Sir David King, the former chief scientific advisor in the UK, expressed concerns that government ministers are “setting the scientists up to be the fall guys”, after continual claims that the British policy is simply following the science. Perhaps another factor to which we can attribute conspiracy theorising is a modern tendency towards soundbite, simplistic information: “misinformation comes into the world fully formed…real information is slow.” Almost tragically, The 5G theory reinforces this desire for simplicity, as it reassures its believers that if the masts are destroyed, so is the virus.
Former Chief Scientific Advisor, Sir David King says he is "worried" that ministers are "setting the scientists up to be the fall guys" after he joins other experts to form 'independent SAGE'.#KayBurley
— SkyNews (@SkyNews) May 4, 2020
Time to step up, Zuckerberg
Social media does indeed provide misinformation with a platform and much greater reach than a conspiracy theory would have had in the past.

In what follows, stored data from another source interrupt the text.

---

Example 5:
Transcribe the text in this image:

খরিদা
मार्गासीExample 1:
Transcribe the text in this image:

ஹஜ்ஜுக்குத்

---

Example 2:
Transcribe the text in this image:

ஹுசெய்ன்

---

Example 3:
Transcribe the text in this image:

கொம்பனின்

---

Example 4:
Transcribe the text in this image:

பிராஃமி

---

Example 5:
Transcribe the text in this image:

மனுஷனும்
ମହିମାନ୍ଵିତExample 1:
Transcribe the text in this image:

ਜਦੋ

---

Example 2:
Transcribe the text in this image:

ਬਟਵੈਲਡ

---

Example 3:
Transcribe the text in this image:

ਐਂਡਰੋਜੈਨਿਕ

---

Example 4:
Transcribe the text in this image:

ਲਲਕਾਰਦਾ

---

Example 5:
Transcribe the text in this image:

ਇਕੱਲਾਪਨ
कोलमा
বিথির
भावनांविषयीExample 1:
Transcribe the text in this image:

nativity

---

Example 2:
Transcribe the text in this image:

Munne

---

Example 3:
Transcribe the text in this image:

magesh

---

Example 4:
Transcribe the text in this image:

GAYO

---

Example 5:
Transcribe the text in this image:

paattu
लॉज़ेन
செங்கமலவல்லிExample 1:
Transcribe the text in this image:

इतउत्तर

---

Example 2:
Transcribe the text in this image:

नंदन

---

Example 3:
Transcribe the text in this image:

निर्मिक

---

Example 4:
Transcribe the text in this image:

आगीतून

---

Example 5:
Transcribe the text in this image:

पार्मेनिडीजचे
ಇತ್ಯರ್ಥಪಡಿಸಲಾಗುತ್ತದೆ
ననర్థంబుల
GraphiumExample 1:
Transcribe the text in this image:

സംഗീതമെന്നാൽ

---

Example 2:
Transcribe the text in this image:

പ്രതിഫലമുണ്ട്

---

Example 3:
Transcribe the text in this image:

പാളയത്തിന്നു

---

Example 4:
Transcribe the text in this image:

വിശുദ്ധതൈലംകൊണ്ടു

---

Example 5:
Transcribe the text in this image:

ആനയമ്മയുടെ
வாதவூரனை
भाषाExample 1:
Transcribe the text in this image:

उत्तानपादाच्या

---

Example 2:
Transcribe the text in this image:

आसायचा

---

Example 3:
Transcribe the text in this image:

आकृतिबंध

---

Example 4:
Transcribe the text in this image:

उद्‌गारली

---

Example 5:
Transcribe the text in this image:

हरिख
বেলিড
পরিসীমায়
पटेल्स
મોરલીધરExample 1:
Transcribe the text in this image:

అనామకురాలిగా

This, of course, doesn’t mean that everyone who comes across conspiratorial material will go on to believe it. But social media channels — YouTube, Facebook and Twitter in particular — undoubtedly have a responsibility to identify and remove harmful misinformation. A senior researcher at Demos Josh Smith noted: “the dangerous messaging around 5G highlights the urgent need for a process for identifying and removing harmful misinformation, driven by those who are experts in relevant fields, but also with public knowledge and consent.”

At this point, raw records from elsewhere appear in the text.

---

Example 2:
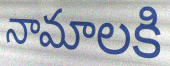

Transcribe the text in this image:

నామాలకి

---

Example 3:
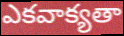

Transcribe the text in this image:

ఎకవాక్యతా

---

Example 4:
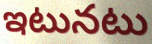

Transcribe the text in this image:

ఇటునటు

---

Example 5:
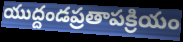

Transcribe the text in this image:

యుద్దండప్రతాపక్రియం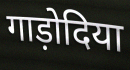
गाड़ोदियाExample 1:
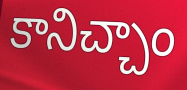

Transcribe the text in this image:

కానిచ్చాం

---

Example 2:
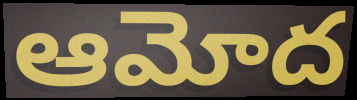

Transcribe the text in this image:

ఆమోద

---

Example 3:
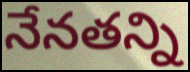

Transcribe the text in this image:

నేనతన్ని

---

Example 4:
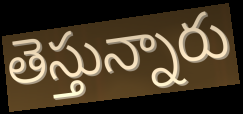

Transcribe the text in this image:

తెస్తున్నారు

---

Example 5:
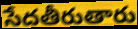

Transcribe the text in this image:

సేదతీరుతారు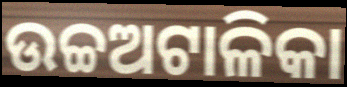
ଉଚ୍ଚଅଟାଳିକା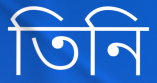
তিনি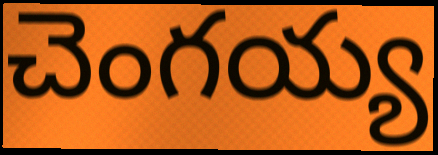
చెంగయ్య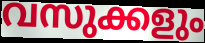
വസുക്കളുംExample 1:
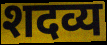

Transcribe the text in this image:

शदव्य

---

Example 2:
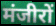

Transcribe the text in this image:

मंजीरों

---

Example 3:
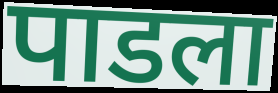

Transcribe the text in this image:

पाडला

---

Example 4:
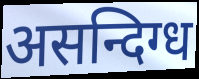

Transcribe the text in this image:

असन्दिग्ध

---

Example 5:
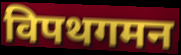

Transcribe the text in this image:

विपथगमन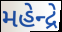
મહેન્દ્રેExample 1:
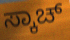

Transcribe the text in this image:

ಸ್ಕಾಚ್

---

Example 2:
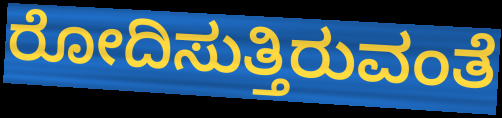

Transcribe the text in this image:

ರೋದಿಸುತ್ತಿರುವಂತೆ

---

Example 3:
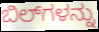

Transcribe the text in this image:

ಬಿಲ್‌ಗಳನ್ನು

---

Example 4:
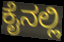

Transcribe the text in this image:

ಕೈನಲ್ಲಿ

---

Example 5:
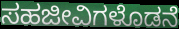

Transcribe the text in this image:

ಸಹಜೀವಿಗಳೊಡನೆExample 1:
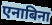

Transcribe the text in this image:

एनाबिना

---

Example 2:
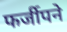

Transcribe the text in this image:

फर्जीपने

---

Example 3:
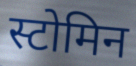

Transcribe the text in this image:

स्टोमिन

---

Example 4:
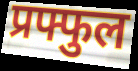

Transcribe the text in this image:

प्रफ्फुल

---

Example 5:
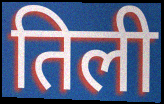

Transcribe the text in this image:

तिलीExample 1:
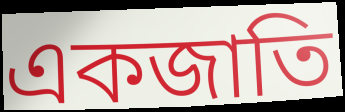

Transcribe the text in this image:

একজাতি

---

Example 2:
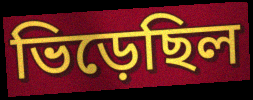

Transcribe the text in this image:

ভিড়েছিল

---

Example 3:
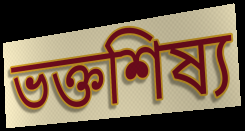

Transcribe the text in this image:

ভক্তশিষ্য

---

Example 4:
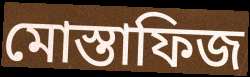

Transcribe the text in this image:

মোস্তাফিজ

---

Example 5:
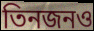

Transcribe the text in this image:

তিনজনও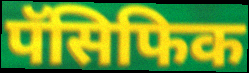
पॅसिफिक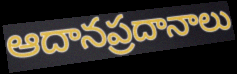
ఆదానప్రదానాలుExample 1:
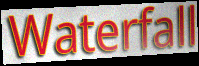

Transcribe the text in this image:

Waterfall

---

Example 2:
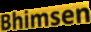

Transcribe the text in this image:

Bhimsen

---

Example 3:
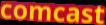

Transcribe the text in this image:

comcast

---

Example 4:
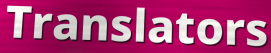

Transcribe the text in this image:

Translators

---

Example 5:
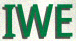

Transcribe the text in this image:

IWEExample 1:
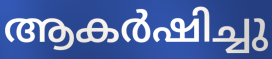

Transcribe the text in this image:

ആകർഷിച്ചു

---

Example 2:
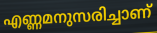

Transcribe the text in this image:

എണ്ണമനുസരിച്ചാണ്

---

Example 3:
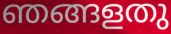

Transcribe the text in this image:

ഞങ്ങളതു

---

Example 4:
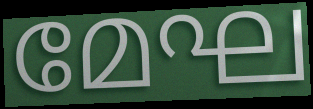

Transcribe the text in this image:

മേഘ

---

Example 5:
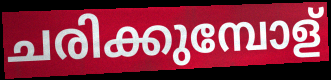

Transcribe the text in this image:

ചരിക്കുമ്പോള്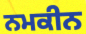
ਨਮਕੀਨ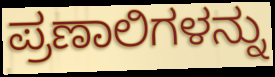
ಪ್ರಣಾಲಿಗಳನ್ನು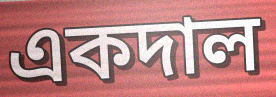
একদাল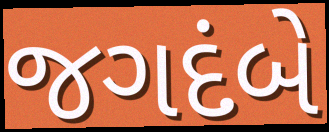
જગદંબે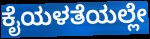
ಕೈಯಳತೆಯಲ್ಲೇ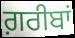
ਗ਼ਰੀਬਾਂ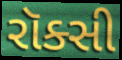
રૉક્સી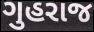
ગુહરાજ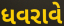
ધવરાવે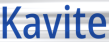
Kavite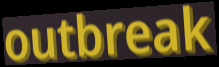
outbreakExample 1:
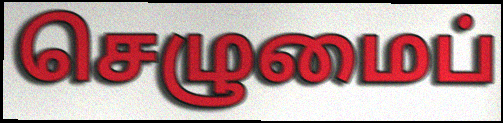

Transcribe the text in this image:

செழுமைப்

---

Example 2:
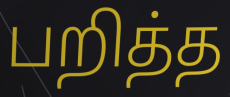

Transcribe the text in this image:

பறித்த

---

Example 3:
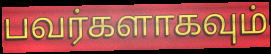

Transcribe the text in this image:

பவர்களாகவும்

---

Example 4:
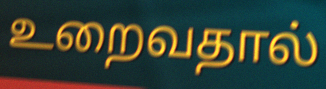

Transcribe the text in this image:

உறைவதால்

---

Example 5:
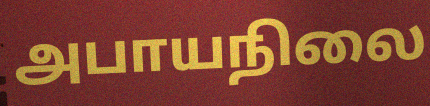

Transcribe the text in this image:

அபாயநிலைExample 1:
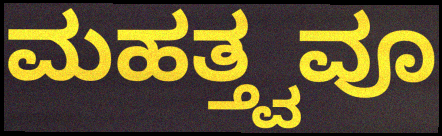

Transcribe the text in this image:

ಮಹತ್ತ್ವವೂ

Transparency with regards to online censorship is key here: removal of videos without public knowledge otherwise only endows conspiracy thinkers with more perceived power.
The self-prescribed role of the conspiracy theorist centres around collecting evidence and pointing to things that don’t appear to make sense, often seeing themselves as the true critical thinkers compared to the rest of us sheep. The polarisation heightened by the echo chambers and targeted content of social media feeds shores up “confirmation bias,” the typical human tendency to interpret new evidence as confirmation of one’s own preexisting beliefs. As the hotspot for passive-aggressive comment threads, social media often has the tendency to reaffirm difference in opinion, instead of initiating meaningful debate.
Building trust: transparency and accountability
So whether it’s the post-truth climate, the lack of and lack of interest in expert voices, the confusing conflation of science and politics, or the polarising and irresponsible social media channels, the rise of the 5G conspiracy throughout the COVID-19 pandemic highlights some concerning elements of a modern post-truth society. Critical thinking and critical engagement are key, as are meaningful conversations with those who oppose your own views.
However, being endlessly rebuked by the classic retort, “well you would say that wouldn’t you” can get pretty tiresome. For this reason, it is crucial that tools and systems driven by experts, and held accountable by the public, are made available to the public: especially in times of crisis such as these.